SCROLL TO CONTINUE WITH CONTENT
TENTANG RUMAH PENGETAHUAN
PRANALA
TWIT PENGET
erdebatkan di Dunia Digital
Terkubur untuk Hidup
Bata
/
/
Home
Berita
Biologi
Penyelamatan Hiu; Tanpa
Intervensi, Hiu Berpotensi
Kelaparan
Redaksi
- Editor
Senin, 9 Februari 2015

▶ **Exercise prompt**
Would you set down every record again, exactly as it appears above?

▶ **Your solution**
SCROLL TO CONTINUE WITH CONTENT
TENTANG RUMAH PENGETAHUAN
PRANALA
TWIT PENGET
erdebatkan di Dunia Digital
Terkubur untuk Hidup
Bata
/
/
Home
Berita
Biologi
Penyelamatan Hiu; Tanpa
Intervensi, Hiu Berpotensi
Kelaparan
Redaksi
- Editor
Senin, 9 Februari 2015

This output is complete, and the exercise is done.